◆ **DATA**:
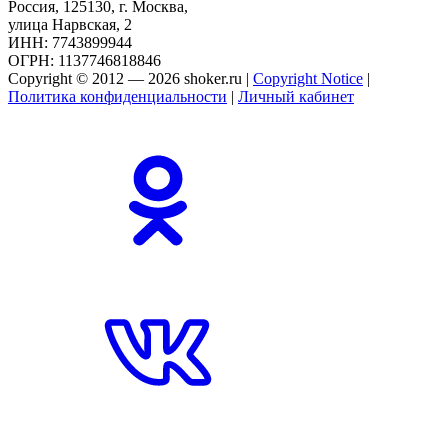
Россия, 125130, г. Москва,
улица Нарвская, 2
ИНН: 7743899944
ОГРН: 1137746818846
Copyright © 2012 — 2026 shoker.ru |
Copyright Notice
|
Политика конфиденциальности
|
Личный кабинет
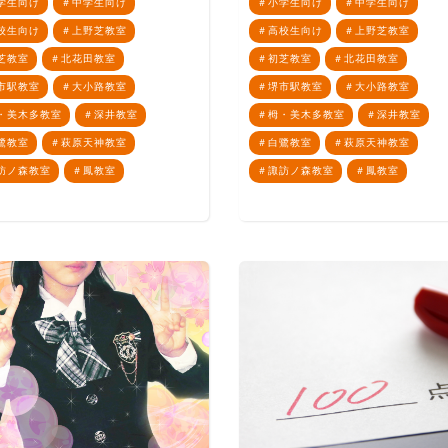
学生向け
中学生向け
小学生向け
中学生向け
校生向け
上野芝教室
高校生向け
上野芝教室
芝教室
北花田教室
初芝教室
北花田教室
市駅教室
大小路教室
堺市駅教室
大小路教室
・美木多教室
深井教室
栂・美木多教室
深井教室
鷺教室
萩原天神教室
白鷺教室
萩原天神教室
訪ノ森教室
鳳教室
諏訪ノ森教室
鳳教室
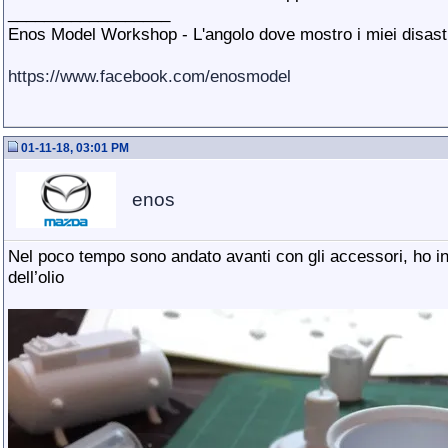
__________________
Enos Model Workshop - L'angolo dove mostro i miei disastri
https://www.facebook.com/enosmodel
01-11-18, 03:01 PM
enos
Nel poco tempo sono andato avanti con gli accessori, ho ini
dell’olio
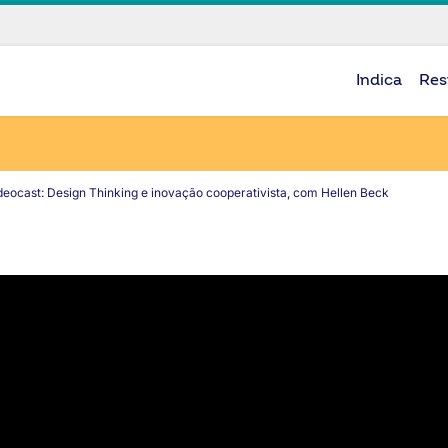
Indica
Res
eocast: Design Thinking e inovação cooperativista, com Hellen Beck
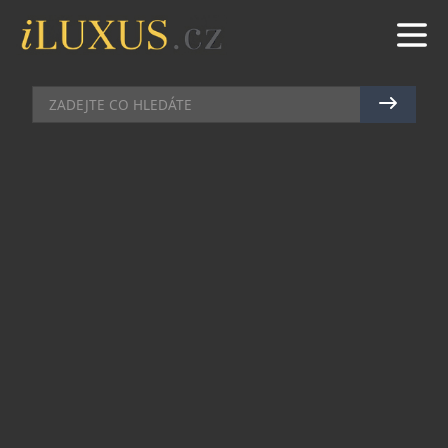
DECOR
|
19.8.2025
|
MAREK ZELENÝ
KOLEKCE DOLCE VITA LUKÁŠE
JABŮRKA JAKO ÓDA NA ČAS
VINOBRANÍ A UMĚNÍ STOLOVÁNÍ
Babí léto a podzim patří vínu, světlu a sdíleným
chvílím. Je to čas vinobraní, kdy zrají nejen
hrozny, ale i atmosféra kolem stolu. Právě tu
zachycuje kolekce Dolce Vita od Lukáše Jabůrka –
dekanter, karafa a precizně tvarované sklenice
vynikají ve spojení s vázami ve stejné estetice.
Jemně modelovaný reliéf, vertikální optika a čistá
silueta podtrhují květy, nápoj i celkový dojem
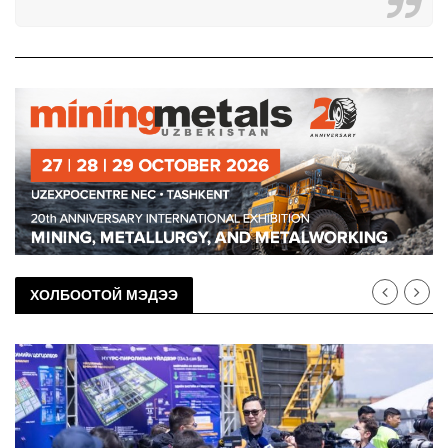
ХОЛБООТОЙ МЭДЭЭ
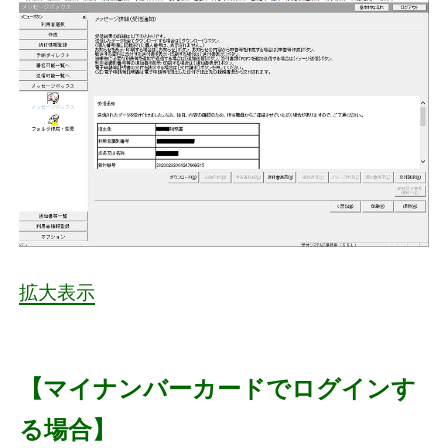
拡大表示
【マイナンバーカードでログインす
る場合】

◆ **TASK TO COMPLETE**: Which lines of the data contain the string "Copyright"? Copy each of them.

◆ **TASK OUTPUT**:
Copyright © 2012 — 2026 shoker.ru |
Copyright Notice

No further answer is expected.